_WHAT THIS TASK INVOLVES_
One line at a time, check the entries below for the word "Foundation", and copy each line that has it.

(Items from a data source)
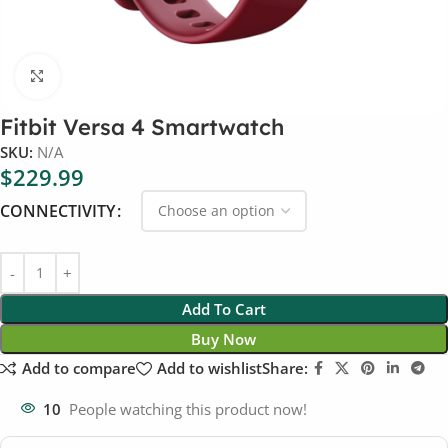
Click to enlarge
Fitbit Versa 4 Smartwatch
SKU:
N/A
$
229.99
CONNECTIVITY
Add To Cart
Buy Now
Add to compare
Add to wishlist
Share:
10
People watching this product now!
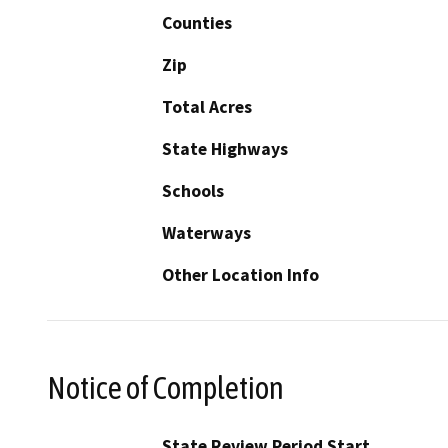
Counties
Zip
Total Acres
State Highways
Schools
Waterways
Other Location Info
Notice of Completion
State Review Period Start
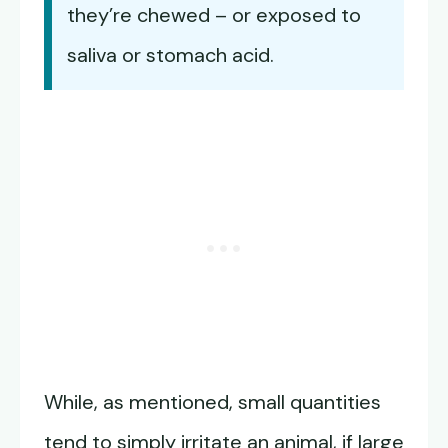
they’re chewed – or exposed to
saliva or stomach acid.
While, as mentioned, small quantities
tend to simply irritate an animal, if large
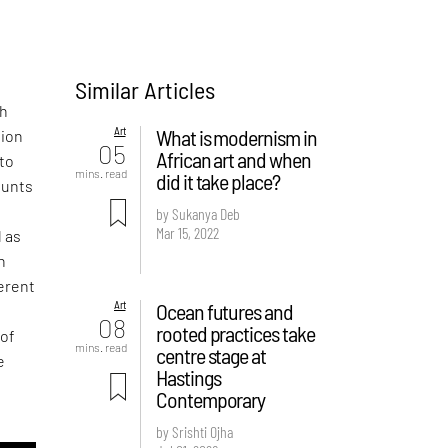
Similar Articles
d
th
Art
What is modernism in
tion
05
African art and when
 to
mins. read
did it take place?
ounts
by Sukanya Deb
Mar 15, 2022
l as
n
ferent
Art
Ocean futures and
08
rooted practices take
 of
mins. read
centre stage at
e
Hastings
Contemporary
by Srishti Ojha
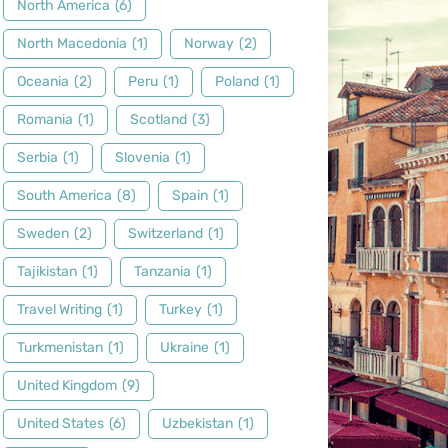
North America
(6)
North Macedonia
(1)
Norway
(2)
Oceania
(2)
Peru
(1)
Poland
(1)
Romania
(1)
Scotland
(3)
Serbia
(1)
Slovenia
(1)
South America
(8)
Spain
(1)
Sweden
(2)
Switzerland
(1)
Tajikistan
(1)
Tanzania
(1)
Travel Writing
(1)
Turkey
(1)
Turkmenistan
(1)
Ukraine
(1)
United Kingdom
(9)
United States
(6)
Uzbekistan
(1)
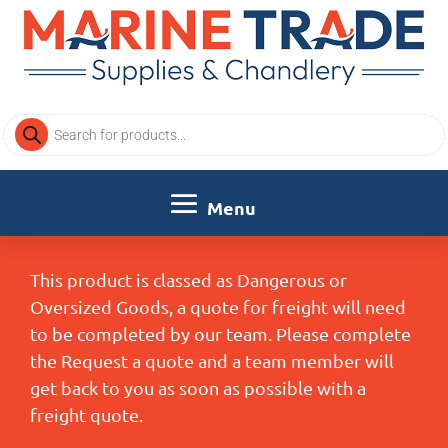
Products
search
This product is classed as Dangerous or
Oversized Goods, a quote for freight will need
to be completed by our team. Please complete
the Request a quote and a team member will
get back to you as soon as possible with a
freight quote.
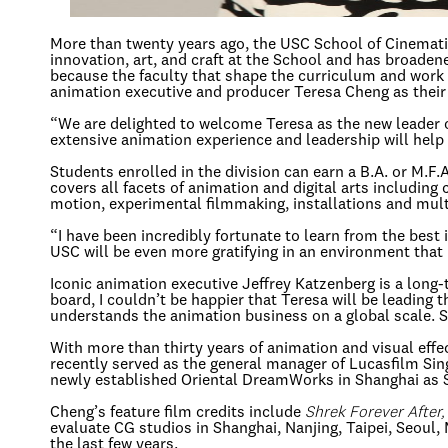
More than twenty years ago, the USC School of Cinematic
innovation, art, and craft at the School and has broadened
because the faculty that shape the curriculum and work 
animation executive and producer Teresa Cheng as their
“We are delighted to welcome Teresa as the new leader o
extensive animation experience and leadership will help 
Students enrolled in the division can earn a B.A. or M.F
covers all facets of animation and digital arts including
motion, experimental filmmaking, installations and mult
“I have been incredibly fortunate to learn from the best
USC will be even more gratifying in an environment that 
Iconic animation executive Jeffrey Katzenberg is a long
board, I couldn’t be happier that Teresa will be leading
understands the animation business on a global scale. Sh
With more than thirty years of animation and visual eff
recently served as the general manager of Lucasfilm Si
newly established Oriental DreamWorks in Shanghai as S
Cheng’s feature film credits include
Shrek Forever After
evaluate CG studios in Shanghai, Nanjing, Taipei, Seoul
the last few years.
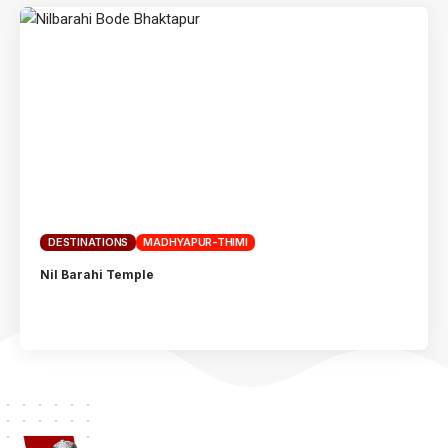
DESTINATIONS
MADHYAPUR-THIMI
Nil Barahi Temple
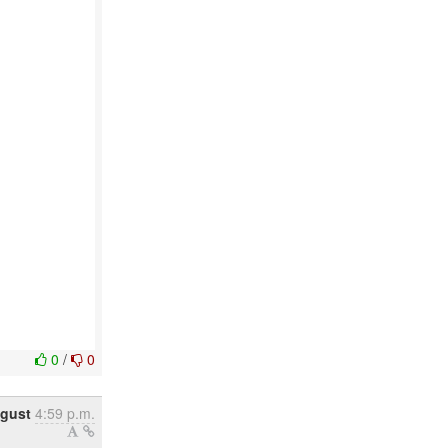
0
/
0
ugust
4:59 p.m.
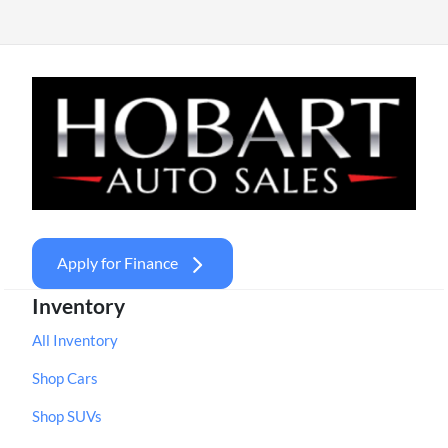
Apply for Finance
Inventory
All Inventory
Shop Cars
Shop SUVs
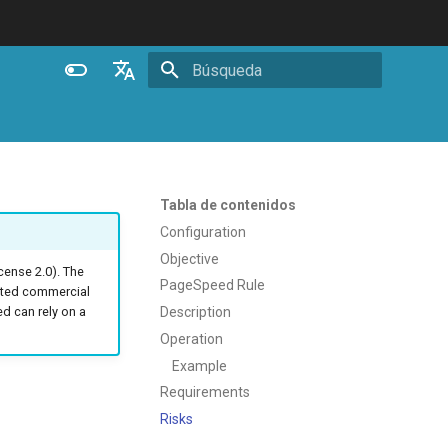
Inicializando búsqueda
English
Español
Português (Brasil)
Tabla de contenidos
Deutsch
Configuration
Objective
Français
ense 2.0). The
PageSpeed Rule
ated commercial
Русский
Description
 can rely on a
中文
Operation
Example
Requirements
Risks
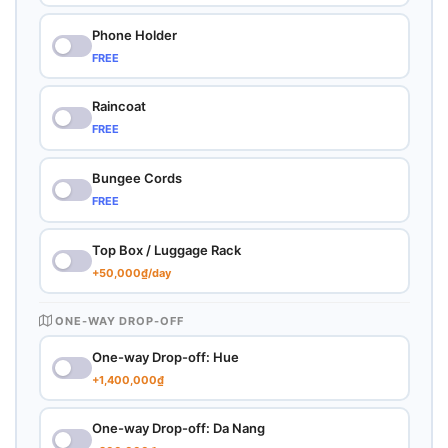
Phone Holder
FREE
Raincoat
FREE
Bungee Cords
FREE
Top Box / Luggage Rack
+50,000₫/day
ONE-WAY DROP-OFF
One-way Drop-off: Hue
+1,400,000₫
One-way Drop-off: Da Nang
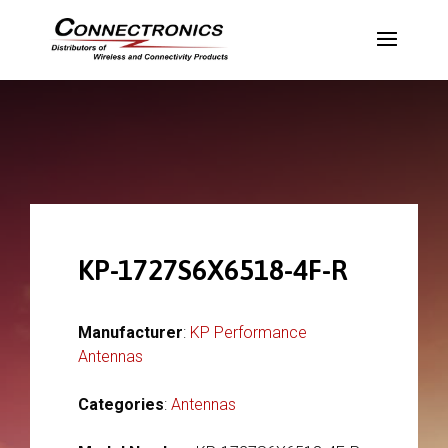
KP-1727S6X6518-4F-R
Manufacturer
:
KP Performance
Antennas
Categories
:
Antennas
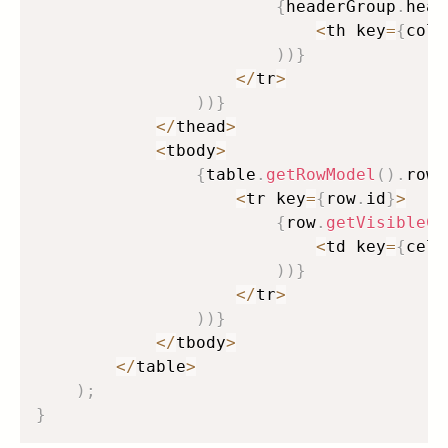
{
headerGroup
.
head
<
th key
=
{
colu
)
)
}
<
/
tr
>
)
)
}
<
/
thead
>
<
tbody
>
{
table
.
getRowModel
(
)
.
rows
<
tr key
=
{
row
.
id
}
>
{
row
.
getVisibleCe
<
td key
=
{
cell
)
)
}
<
/
tr
>
)
)
}
<
/
tbody
>
<
/
table
>
)
;
}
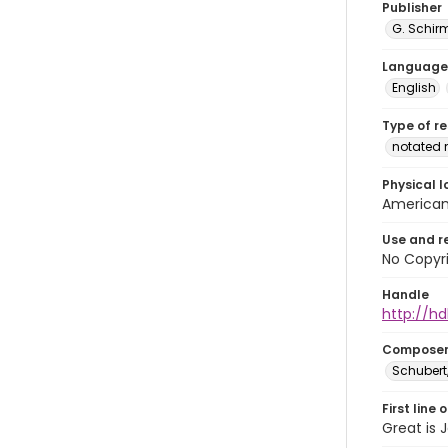
Publisher
G. Schirm
Language
English
Type of r
notated 
Physical l
American 
Use and r
No Copyri
Handle
http://hd
Compose
Schubert,
First line 
Great is 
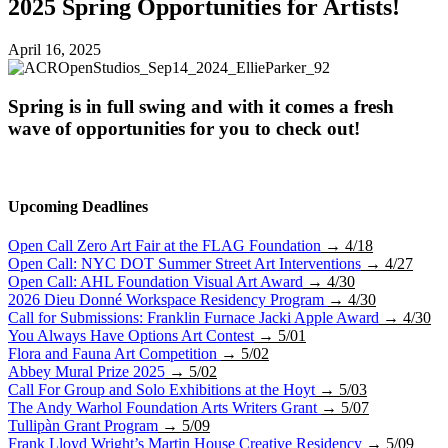
2025 Spring Opportunities for Artists!
April 16, 2025
Spring is in full swing and with it comes a fresh
wave of opportunities for you to check out!
Upcoming Deadlines
Open Call Zero Art Fair at the FLAG Foundation
→ 4/18
Open Call: NYC DOT Summer Street Art Interventions
→ 4/27
Open Call: AHL Foundation Visual Art Award
→ 4/30
2026 Dieu Donné Workspace Residency Program
→ 4/30
Call for Submissions: Franklin Furnace Jacki Apple Award
→ 4/30
You Always Have Options Art Contest
→ 5/01
Flora and Fauna Art Competition
→ 5/02
Abbey Mural Prize 2025
→ 5/02
Call For Group and Solo Exhibitions at the Hoyt
→ 5/03
The Andy Warhol Foundation Arts Writers Grant
→ 5/07
Tullipàn Grant Program
→ 5/09
Frank Lloyd Wright’s Martin House Creative Residency
→ 5/09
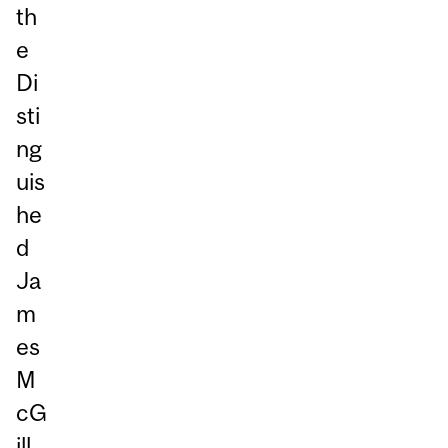
th
e
Di
sti
ng
uis
he
d
Ja
m
es
M
cG
ill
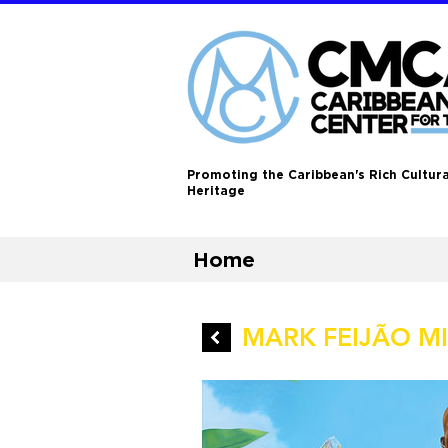
Promoting the Caribbean's Rich Cultura
Heritage
Home
MARK FEIJÃO MIL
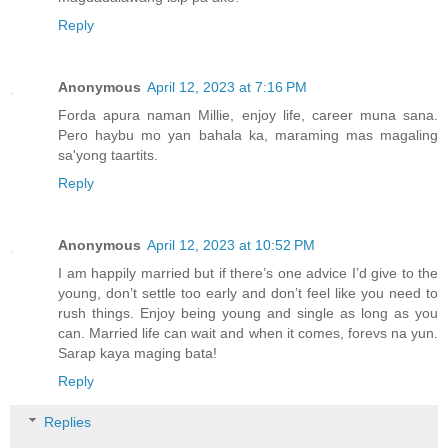
Reply
Anonymous
April 12, 2023 at 7:16 PM
Forda apura naman Millie, enjoy life, career muna sana.
Pero haybu mo yan bahala ka, maraming mas magaling
sa'yong taartits.
Reply
Anonymous
April 12, 2023 at 10:52 PM
I am happily married but if there’s one advice I’d give to the
young, don’t settle too early and don’t feel like you need to
rush things. Enjoy being young and single as long as you
can. Married life can wait and when it comes, forevs na yun.
Sarap kaya maging bata!
Reply
Replies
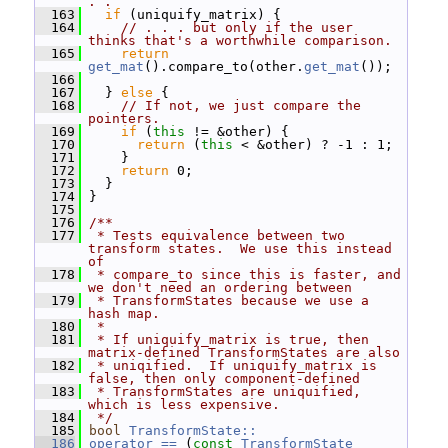
. .
  163
if
 (uniquify_matrix) {
  164
// . . . but only if the user 
thinks that's a worthwhile comparison.
  165
return
get_mat
().compare_to(other.
get_mat
());
  166
  167
   } 
else
 {
  168
// If not, we just compare the 
pointers.
  169
if
 (
this
 != &other) {
  170
return
 (
this
 < &other) ? -1 : 1;
  171
     }
  172
return
 0;
  173
   }
  174
 }
  175
  176
/**
  177
 * Tests equivalence between two 
transform states.  We use this instead 
of
  178
 * compare_to since this is faster, and 
we don't need an ordering between
  179
 * TransformStates because we use a 
hash map.
  180
 *
  181
 * If uniquify_matrix is true, then 
matrix-defined TransformStates are also
  182
 * uniqified.  If uniquify_matrix is 
false, then only component-defined
  183
 * TransformStates are uniquified, 
which is less expensive.
  184
 */
  185
bool
TransformState::
  186
operator == 
(
const
TransformState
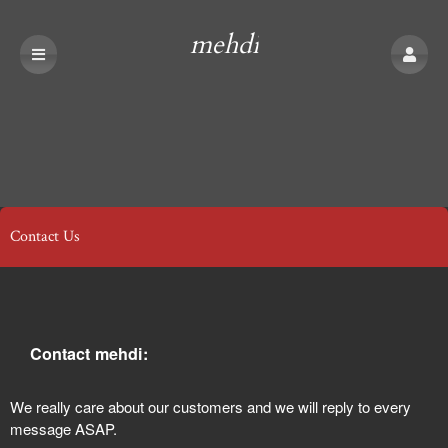
mehdi
Contact Us
Contact mehdi:
We really care about our customers and we will reply to every
message ASAP.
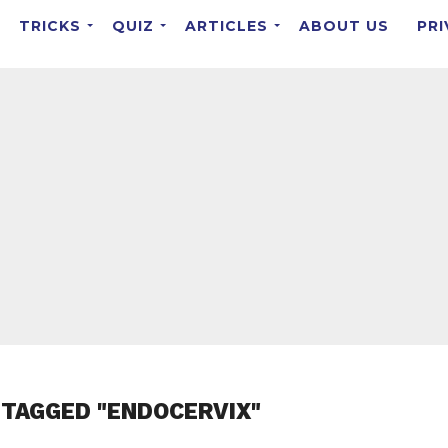
TRICKS
QUIZ
ARTICLES
ABOUT US
PRI
 TAGGED "ENDOCERVIX"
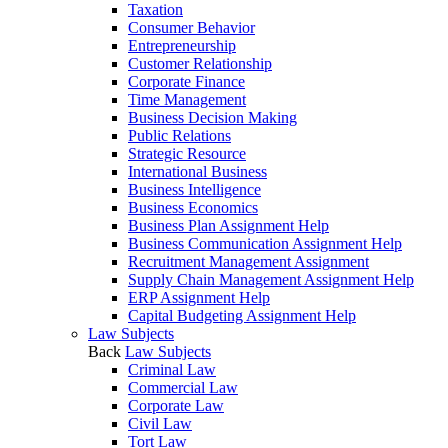
Taxation
Consumer Behavior
Entrepreneurship
Customer Relationship
Corporate Finance
Time Management
Business Decision Making
Public Relations
Strategic Resource
International Business
Business Intelligence
Business Economics
Business Plan Assignment Help
Business Communication Assignment Help
Recruitment Management Assignment
Supply Chain Management Assignment Help
ERP Assignment Help
Capital Budgeting Assignment Help
Law Subjects
Back
Law Subjects
Criminal Law
Commercial Law
Corporate Law
Civil Law
Tort Law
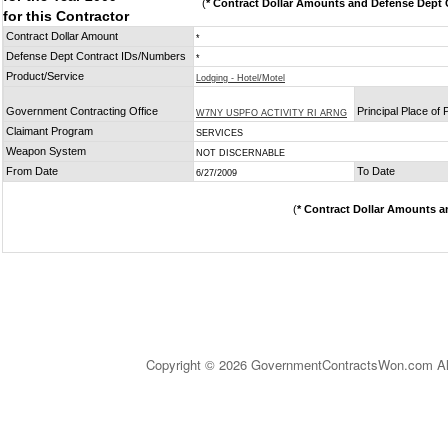
(
* Contract Dollar Amounts and Defense Dept C
for this Contractor
Contract Dollar Amount
*
Defense Dept Contract IDs/Numbers
*
Product/Service
Lodging - Hotel/Motel
Government Contracting Office
Principal Place of
W7NY USPFO ACTIVITY RI ARNG
Claimant Program
SERVICES
Weapon System
NOT DISCERNABLE
From Date
To Date
6/27/2009
(
* Contract Dollar Amounts a
Copyright © 2026 GovernmentContractsWon.com All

_OUTPUT FOR THIS TASK_
Open Call Zero Art Fair at the FLAG Foundation
Open Call: AHL Foundation Visual Art Award
The Andy Warhol Foundation Arts Writers Grant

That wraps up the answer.